**KUTIPAN:**
+ + + + + + +
Bagikan

Singkawang, MC – Badan Penanggulangan Bencana Daerah (BPBD) Kota Singkawang bersama relawan Taruna Siaga Bencana (Tagana), mengevakuasi warga lanjut usia, warga yang sakit, dan balita dari permukiman bantaran Sungai Singkawang, Kalimantan Barat, Senin (30/4/2019).


Singkawang, MC – Badan Penanggulangan Bencana Daerah (BPBD) Kota Singkawang bersama relawan Taruna Siaga Bencana (Tagana), mengevakuasi warga lanjut usia, warga yang sakit, dan balita dari permukiman bantaran Sungai Singkawang, Kalimantan Barat, Senin (30/4/2019).

Evakuasi dilakukan, karena debit air di kawasan tersebut mulai naik, akibat curah hujan yang meningkat di Kota Singkawang, sejak Minggu (28/4/2019)siang.

“BPBD bersama Tagana melakukan evakuasi di Kelurahan Pasiran, Singkawang Barat. Fokus saat ini evakuasi dilakukan kepada warga Lansia, balita, ataupun warga yang sedang sakit. Evakuasi dilakukan menggunakan perahu karet,” kata Jayadi, Kepala Seksi Kesiapsiagaan Bencana BPBD Kota Singkawang.

Kawasan permukiman di bantaran sungai Singkawang ini, memang rutin dilanda banjir, jika curah hujan di Kota Singkawang meningkat.

Menurut data BPBD Kota Singkawang, sedikitnya ada 95 orang yang tinggal di kawasan tersebut. Jayadi khawatir apabila debit air terus meningkat, sedangkan hingga kini sejumlah warga tidak mau dievakuasi.

Jayadi menambahkan, saat ini, BPBD sudah menyiapkan penampungan untuk menampung warga yang terkena dampak banjir di wilayah Sakok, Kota Singkawang.

“Sejumlah warga masih enggan mengungsi, dengan alasan menjaga harta benda mereka di rumah,” terangnya.
+ + + + + + +
Entri tersimpan

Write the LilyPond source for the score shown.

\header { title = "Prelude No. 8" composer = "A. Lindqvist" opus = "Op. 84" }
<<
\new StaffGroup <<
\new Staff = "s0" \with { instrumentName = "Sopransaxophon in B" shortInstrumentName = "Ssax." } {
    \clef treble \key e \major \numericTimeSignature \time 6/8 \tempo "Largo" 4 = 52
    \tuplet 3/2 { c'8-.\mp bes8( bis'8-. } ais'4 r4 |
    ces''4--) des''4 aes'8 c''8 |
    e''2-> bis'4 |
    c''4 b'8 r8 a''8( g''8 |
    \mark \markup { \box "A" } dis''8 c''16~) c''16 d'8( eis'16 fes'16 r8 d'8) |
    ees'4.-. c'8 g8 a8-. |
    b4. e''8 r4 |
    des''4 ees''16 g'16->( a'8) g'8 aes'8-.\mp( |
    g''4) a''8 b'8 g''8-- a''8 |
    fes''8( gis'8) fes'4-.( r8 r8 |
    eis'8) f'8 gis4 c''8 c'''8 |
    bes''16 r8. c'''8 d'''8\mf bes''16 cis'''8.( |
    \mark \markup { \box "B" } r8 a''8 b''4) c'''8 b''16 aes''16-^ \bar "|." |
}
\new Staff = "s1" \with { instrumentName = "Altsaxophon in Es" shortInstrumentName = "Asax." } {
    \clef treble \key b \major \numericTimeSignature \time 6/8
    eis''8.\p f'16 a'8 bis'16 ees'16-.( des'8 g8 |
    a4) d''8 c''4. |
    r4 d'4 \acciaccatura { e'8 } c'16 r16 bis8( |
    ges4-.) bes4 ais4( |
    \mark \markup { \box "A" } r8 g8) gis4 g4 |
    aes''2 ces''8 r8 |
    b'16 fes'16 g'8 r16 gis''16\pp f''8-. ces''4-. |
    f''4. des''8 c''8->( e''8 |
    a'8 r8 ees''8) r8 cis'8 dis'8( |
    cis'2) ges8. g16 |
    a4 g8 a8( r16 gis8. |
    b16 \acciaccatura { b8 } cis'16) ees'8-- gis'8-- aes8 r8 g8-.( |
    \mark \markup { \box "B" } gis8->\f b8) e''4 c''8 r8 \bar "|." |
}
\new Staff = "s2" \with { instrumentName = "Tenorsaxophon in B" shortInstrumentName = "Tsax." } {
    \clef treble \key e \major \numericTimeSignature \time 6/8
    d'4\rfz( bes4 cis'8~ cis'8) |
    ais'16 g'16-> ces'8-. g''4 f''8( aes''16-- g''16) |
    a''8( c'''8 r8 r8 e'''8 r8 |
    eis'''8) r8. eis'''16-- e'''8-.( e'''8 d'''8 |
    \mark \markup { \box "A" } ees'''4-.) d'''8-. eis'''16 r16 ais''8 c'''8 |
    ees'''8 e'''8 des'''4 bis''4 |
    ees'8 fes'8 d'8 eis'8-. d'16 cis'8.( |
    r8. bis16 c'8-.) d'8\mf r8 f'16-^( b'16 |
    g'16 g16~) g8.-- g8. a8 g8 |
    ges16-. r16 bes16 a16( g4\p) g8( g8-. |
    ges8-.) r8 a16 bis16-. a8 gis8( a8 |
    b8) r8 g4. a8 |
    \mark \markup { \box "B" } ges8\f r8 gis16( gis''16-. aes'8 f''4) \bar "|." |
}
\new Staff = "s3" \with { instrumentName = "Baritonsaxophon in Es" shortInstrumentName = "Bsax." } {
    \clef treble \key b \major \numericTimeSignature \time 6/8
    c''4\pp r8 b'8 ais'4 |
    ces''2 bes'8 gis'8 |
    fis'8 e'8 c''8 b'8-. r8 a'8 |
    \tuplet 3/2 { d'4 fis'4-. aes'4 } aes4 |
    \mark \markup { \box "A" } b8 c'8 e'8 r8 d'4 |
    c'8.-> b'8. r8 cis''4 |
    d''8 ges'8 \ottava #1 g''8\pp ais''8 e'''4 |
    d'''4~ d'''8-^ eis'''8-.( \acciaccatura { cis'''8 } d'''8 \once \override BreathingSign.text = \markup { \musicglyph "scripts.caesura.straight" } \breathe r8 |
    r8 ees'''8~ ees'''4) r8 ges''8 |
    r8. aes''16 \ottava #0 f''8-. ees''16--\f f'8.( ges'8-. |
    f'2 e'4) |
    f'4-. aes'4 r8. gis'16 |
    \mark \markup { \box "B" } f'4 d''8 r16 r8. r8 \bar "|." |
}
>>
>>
+ + + + + + +
**TUGAS WAJIB:**
a: Salin bagian berita evakuasi banjir Singkawang tanpa mengubah satu kata pun, mulai dari "Kawasan permukiman di" dan terus sampai "tidak mau dievakuasi.".
b: Cocokkan tiap pernyataan dengan berita evakuasi banjir Singkawang, lalu jawab ya atau tidak dan kutip persis kata-kata berita yang menentukan: (i) Evakuasi dilakukan dengan perahu karet. (ii) Semua warga di bantaran sungai bersedia dievakuasi. (iii) BPBD menyiapkan penampungan di wilayah Sakok.

**JAWABAN TERTULIS:**
a:
Kawasan permukiman di bantaran sungai Singkawang ini, memang rutin dilanda banjir, jika curah hujan di Kota Singkawang meningkat.

Menurut data BPBD Kota Singkawang, sedikitnya ada 95 orang yang tinggal di kawasan tersebut. Jayadi khawatir apabila debit air terus meningkat, sedangkan hingga kini sejumlah warga tidak mau dievakuasi.

b:
(i) Ya: "Evakuasi dilakukan menggunakan perahu karet"
(ii) Tidak: "sejumlah warga tidak mau dievakuasi"
(iii) Ya: "BPBD sudah menyiapkan penampungan untuk menampung warga yang terkena dampak banjir di wilayah Sakok"